The relationship that develops between two important businessmen, each in its field, far from their place of origin, is the real value of this film. One of them declined, with regrets that devour him, turned to alcohol and aware of his tremendous loneliness. And the other character also disenchanted with life, immersed in a solitude voluntary death of his infant son, and full of fears for the job failure. The two coincide at a bar. and the two will at the same time needed to complete the lack of a good friend to her. Then make contact, contact, awkward, but a contact that is superbly led, beautifully narrated, like a romantic episode, with some nice sequences, and other moments of tension and suspicion are also spot on. The two men show their desire to be known, have realized that without a friend to talk nonsense and fun, and get it despite being so different. Whoever sees this film with a good heart will find a nice movie, nice and real. Then they separated, because life goes, but friendship has already germinated and there it is.

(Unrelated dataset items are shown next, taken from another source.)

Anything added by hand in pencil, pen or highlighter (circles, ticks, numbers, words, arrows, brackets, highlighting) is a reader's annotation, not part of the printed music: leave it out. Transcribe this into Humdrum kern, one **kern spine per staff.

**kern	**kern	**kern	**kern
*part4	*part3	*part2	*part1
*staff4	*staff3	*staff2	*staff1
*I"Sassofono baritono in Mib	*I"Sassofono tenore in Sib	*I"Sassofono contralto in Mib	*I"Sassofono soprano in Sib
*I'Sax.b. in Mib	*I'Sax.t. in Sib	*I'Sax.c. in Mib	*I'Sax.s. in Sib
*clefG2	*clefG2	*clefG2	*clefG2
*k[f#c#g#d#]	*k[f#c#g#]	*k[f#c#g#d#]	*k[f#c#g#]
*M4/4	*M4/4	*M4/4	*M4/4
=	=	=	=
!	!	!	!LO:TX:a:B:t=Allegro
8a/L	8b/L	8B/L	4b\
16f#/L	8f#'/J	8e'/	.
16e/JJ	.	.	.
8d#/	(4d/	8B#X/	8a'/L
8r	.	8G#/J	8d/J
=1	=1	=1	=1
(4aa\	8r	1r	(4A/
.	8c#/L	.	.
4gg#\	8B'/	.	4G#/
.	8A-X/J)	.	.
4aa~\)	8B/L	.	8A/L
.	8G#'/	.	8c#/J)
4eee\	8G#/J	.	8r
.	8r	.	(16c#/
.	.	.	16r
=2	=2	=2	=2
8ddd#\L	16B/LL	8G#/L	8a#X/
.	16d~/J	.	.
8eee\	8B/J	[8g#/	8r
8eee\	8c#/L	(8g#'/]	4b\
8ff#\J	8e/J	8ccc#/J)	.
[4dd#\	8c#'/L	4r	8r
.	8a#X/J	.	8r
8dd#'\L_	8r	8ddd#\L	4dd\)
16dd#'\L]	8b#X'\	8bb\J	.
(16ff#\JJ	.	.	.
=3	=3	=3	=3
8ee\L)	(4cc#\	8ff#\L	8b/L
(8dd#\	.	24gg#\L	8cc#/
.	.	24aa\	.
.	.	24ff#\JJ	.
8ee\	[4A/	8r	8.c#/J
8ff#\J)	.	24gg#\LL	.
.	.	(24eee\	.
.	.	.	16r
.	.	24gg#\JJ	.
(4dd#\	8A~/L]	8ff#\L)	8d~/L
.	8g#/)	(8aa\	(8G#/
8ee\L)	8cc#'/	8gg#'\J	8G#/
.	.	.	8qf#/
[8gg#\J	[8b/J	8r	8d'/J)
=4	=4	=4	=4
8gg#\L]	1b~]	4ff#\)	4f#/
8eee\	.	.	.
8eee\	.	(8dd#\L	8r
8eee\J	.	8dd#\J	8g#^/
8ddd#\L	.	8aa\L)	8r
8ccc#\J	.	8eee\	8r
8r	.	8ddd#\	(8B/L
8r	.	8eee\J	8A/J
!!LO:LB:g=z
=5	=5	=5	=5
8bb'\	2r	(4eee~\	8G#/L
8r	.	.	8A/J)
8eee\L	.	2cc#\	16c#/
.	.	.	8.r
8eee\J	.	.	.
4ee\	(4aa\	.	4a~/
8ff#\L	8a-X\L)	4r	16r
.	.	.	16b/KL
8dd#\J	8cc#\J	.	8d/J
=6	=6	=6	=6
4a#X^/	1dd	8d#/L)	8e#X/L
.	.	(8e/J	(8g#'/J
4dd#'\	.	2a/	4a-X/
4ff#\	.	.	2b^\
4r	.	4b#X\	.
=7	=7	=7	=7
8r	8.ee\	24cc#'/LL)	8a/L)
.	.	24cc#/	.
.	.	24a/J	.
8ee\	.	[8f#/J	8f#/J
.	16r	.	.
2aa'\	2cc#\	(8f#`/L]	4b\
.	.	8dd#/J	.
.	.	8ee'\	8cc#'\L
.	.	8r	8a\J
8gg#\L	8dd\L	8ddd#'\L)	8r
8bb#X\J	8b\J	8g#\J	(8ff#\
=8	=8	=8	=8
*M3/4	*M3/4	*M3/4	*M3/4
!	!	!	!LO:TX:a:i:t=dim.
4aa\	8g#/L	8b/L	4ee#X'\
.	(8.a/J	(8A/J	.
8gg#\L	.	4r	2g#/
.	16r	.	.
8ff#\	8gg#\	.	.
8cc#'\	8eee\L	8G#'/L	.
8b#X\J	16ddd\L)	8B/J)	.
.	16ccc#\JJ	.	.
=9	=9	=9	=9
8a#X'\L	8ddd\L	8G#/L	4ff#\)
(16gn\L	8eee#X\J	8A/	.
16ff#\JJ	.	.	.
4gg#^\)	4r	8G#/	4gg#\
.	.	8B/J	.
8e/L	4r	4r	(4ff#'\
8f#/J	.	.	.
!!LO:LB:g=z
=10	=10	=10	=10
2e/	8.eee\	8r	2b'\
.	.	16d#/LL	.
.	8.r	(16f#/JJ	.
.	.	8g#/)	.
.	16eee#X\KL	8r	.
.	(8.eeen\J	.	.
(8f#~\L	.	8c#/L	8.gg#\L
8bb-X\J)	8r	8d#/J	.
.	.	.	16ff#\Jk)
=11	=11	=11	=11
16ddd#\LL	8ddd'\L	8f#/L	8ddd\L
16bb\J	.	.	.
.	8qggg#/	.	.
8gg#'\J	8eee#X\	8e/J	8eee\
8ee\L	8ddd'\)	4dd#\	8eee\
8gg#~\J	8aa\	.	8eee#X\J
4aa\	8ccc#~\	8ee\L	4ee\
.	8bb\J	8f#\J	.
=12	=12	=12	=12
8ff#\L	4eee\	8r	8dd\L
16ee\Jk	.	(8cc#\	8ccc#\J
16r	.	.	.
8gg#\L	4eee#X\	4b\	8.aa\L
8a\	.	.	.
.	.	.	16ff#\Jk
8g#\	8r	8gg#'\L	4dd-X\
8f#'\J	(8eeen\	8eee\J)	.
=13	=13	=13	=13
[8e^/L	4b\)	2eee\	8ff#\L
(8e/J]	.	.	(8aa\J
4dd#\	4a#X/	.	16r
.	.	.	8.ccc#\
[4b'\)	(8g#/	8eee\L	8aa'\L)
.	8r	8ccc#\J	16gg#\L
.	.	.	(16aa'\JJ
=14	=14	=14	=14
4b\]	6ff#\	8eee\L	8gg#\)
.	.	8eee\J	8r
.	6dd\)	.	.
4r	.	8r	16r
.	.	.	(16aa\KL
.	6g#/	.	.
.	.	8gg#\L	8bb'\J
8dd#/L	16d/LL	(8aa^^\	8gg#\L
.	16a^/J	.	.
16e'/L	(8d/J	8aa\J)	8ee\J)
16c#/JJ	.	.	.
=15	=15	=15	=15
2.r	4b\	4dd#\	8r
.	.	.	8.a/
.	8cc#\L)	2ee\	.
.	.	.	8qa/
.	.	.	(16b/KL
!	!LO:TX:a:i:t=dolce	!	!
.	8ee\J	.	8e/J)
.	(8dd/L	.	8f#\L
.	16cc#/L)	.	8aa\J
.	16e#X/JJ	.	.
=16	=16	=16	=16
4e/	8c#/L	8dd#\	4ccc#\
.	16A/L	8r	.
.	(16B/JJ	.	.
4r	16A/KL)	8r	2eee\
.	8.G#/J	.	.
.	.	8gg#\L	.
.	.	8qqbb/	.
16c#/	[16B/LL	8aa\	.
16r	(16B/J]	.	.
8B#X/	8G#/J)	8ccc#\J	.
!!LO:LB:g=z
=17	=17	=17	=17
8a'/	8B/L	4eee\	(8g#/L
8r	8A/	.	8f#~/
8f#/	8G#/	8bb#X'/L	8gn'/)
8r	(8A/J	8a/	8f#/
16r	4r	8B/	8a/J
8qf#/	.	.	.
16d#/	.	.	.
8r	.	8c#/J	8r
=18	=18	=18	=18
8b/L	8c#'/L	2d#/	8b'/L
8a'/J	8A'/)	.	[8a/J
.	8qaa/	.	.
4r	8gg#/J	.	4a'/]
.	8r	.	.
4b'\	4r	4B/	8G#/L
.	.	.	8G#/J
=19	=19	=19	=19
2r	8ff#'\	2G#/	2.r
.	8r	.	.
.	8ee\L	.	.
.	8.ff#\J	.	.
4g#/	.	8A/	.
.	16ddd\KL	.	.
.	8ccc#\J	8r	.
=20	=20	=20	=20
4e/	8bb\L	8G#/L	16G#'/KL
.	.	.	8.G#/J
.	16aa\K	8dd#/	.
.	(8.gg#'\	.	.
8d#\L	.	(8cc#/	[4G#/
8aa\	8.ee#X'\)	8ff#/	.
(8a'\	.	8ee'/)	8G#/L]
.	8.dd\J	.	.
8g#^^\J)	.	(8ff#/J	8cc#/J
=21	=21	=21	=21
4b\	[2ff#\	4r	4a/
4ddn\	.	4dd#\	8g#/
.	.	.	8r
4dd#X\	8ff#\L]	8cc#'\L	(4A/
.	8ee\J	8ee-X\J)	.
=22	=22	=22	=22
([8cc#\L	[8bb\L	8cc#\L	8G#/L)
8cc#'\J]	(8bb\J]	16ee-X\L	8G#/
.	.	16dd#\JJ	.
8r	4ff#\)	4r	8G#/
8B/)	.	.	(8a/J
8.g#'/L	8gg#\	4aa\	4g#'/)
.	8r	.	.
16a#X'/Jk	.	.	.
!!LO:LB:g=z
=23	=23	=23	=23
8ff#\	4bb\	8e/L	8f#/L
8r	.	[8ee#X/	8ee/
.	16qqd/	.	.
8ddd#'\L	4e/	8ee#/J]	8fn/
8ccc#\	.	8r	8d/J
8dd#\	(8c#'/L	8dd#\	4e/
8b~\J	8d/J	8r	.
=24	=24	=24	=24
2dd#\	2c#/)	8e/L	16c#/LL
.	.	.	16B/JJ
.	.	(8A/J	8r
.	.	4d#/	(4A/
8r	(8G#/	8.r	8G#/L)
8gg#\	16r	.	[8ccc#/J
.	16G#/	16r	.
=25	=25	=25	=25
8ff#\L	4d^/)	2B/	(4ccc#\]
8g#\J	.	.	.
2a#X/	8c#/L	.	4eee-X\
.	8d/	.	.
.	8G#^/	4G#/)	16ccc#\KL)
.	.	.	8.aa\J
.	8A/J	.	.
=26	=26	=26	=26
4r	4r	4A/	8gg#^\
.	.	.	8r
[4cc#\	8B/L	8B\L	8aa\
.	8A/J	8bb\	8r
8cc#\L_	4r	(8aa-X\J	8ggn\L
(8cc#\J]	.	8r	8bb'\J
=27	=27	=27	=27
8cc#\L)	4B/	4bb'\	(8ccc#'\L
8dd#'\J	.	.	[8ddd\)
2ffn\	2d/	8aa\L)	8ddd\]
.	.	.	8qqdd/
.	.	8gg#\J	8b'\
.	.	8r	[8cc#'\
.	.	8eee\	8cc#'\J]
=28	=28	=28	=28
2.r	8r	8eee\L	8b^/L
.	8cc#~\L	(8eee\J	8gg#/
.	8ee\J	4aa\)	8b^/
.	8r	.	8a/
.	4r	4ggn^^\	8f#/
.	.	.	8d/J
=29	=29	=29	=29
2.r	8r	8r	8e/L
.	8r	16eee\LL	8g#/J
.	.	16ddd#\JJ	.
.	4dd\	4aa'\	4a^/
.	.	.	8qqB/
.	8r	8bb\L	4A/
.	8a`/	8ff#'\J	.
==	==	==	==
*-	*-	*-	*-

We know many professional murderers, from Walter Matthau or Edward Fox (The Jackal 1973), all characters in absolute seriousness, an unquestionable professionalism, rigor and a full warranty on their work, they all opposed to "Julian Noble" . "The Matador" is a very funny film, has personality and manages to catch the viewer with his dry humor and their original quarters, it is highly recommended.